Sağlıklı beslenmeye çalışırken üzerimize üzerimize gelen toplum baskısını ne yapacağız?
"Aaaa senin bir şeyin yok, incecik kızsın" diyenlerle, "Yaşın çok genç, yakarsın" diyen teyzelerle, "Bir dilim bir şey yapmaz" diyen arkadaşlarla nasıl başa çıkacağız?
Yine bir pazartesi karar vermişsiniz, sağlıklı beslenmeye başlıyorsunuz. "Hayatımdan şekeri, unu çıkartacağım" diye aldığınız kararda ilk 5 gün harika gidiyor, arada dalgalanmalar olsa da idare ediyorsunuz. İyi bir nefis mücadelesi vermişsiniz çünkü işyerinizdeki arkadaşlarınızda herkes kendi yediği ile ilgileniyor.

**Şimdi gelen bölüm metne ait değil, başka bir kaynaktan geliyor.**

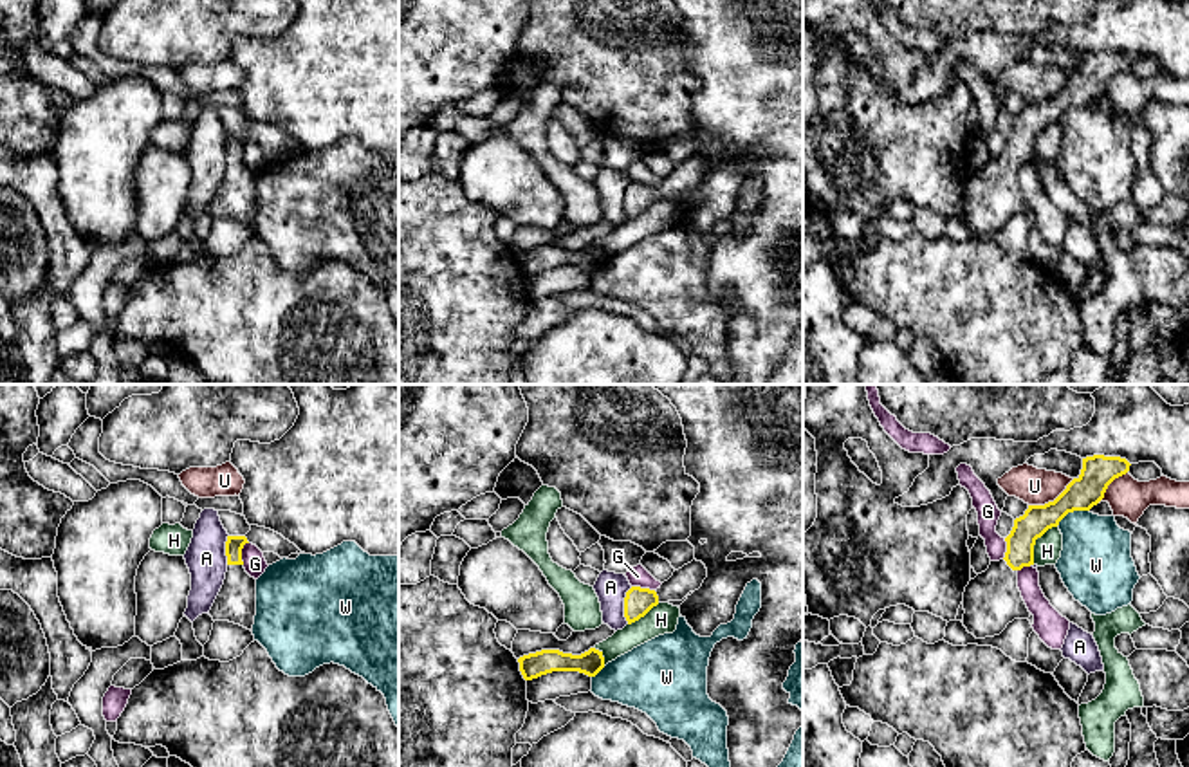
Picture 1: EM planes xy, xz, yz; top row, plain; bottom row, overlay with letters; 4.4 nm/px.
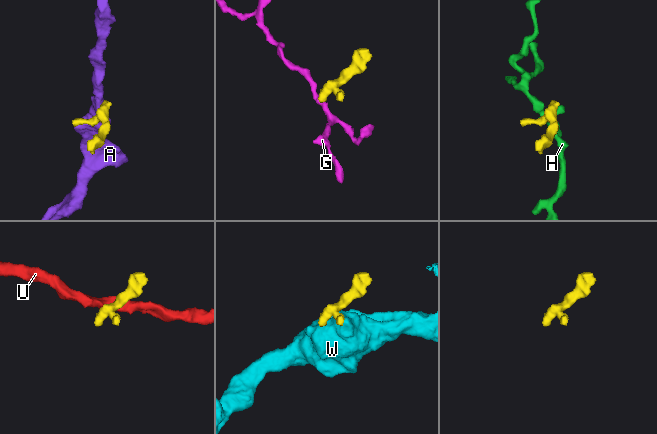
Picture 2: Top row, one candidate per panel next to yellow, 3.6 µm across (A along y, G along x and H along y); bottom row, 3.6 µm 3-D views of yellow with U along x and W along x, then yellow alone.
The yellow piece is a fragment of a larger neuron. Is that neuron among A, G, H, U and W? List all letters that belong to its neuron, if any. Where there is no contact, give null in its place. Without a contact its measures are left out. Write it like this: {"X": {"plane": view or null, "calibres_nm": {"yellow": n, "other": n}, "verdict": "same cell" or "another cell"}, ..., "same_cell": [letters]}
{"A": {"plane": "xz", "calibres_nm": {"yellow": 120, "other": 140}, "verdict": "another cell"}, "G": {"plane": "xy", "calibres_nm": {"yellow": 80, "other": 100}, "verdict": "another cell"}, "H": {"plane": "yz", "calibres_nm": {"yellow": 130, "other": 120}, "verdict": "another cell"}, "U": {"plane": "yz", "calibres_nm": {"yellow": 150, "other": 160}, "verdict": "another cell"}, "W": {"plane": "yz", "calibres_nm": {"yellow": 150, "other": 320}, "verdict": "another cell"}, "same_cell": []}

Sonra cumartesi günü en sevdiğiniz arkadaş grubunuz ile buluşuyorsunuz. Evde de olsa aynı, dışarıda da olsa aynı. Siz tabağınıza mercimekli köfte, kereviz salatası, barbunya pilaki, salata koydukça veya cafe’de salata sipariş edince ısrarlar başlıyor. Siz zaten orada "Beni al" diyen börekle veya menüdeki pizza ile içten içe bir savaş verirken, tam böreğin veya pizzanın kazanmasına ramak kalmışken önünden dönmüşsünüz ama birisi o mis gibi kokan tabağı illa önünüze önünüze sürüyor. O gün o böreği tabağınıza koyup yemeniz için herkes elinden geleni yapıyor ve eninde sonunda o börek yeniyor ve "Ben bu işi beceremeyeceğim" diye oluşan bir motivasyon kaybı ile eski hayatınıza geri dönüyorsunuz.
Bu hikaye size tanıdık geldi mi? Çok kişinin başına geliyor. Bu savaştan kazanarak çıkmak için neler yapmak gerekiyor peki...
Öncelikle sağlıklı beslenmeyi neden istediğiniz burada çok önemli. Şayet bir nedeninizin, hedefiniz, ulaşmak istediğiniz bir şey olursa önünüze dağ gelse sizi deviremez. Hedefiniz kendinizi enerjik hissetmek olabilir, kullandığınız ilaçlardan kurtulmak olabilir, gaz ve şişkinlikten kurtulmak olabilir, mevcut sağlığınızı korumak olabilir (ki bu en güzel neden bence), cildinizin parlama isteği olabilir, o 36 beden kota girmek ve bir daha hiç çıkmamak olabilir, olur da olur. Nedenler çok fazla. Şayet bu nedeni çok fazla istiyorsanız kimse size istemediğiniz bir şey yediremez.
Şayet yediyseniz de demek ki o hedefi gerçekleştirmeyi o kadar da çok istemiyormuşsunuz. Bir de bu açıdan bakarsanız, kendi tutku seviyenizi 1’den 10’a kadar bir puanla değerlendirirseniz belki kendinize daha rahat ayna tutmuş olursunuz. Tutkunuz 3 ise, isteğinize daha fazla odaklanmanızı öneririm.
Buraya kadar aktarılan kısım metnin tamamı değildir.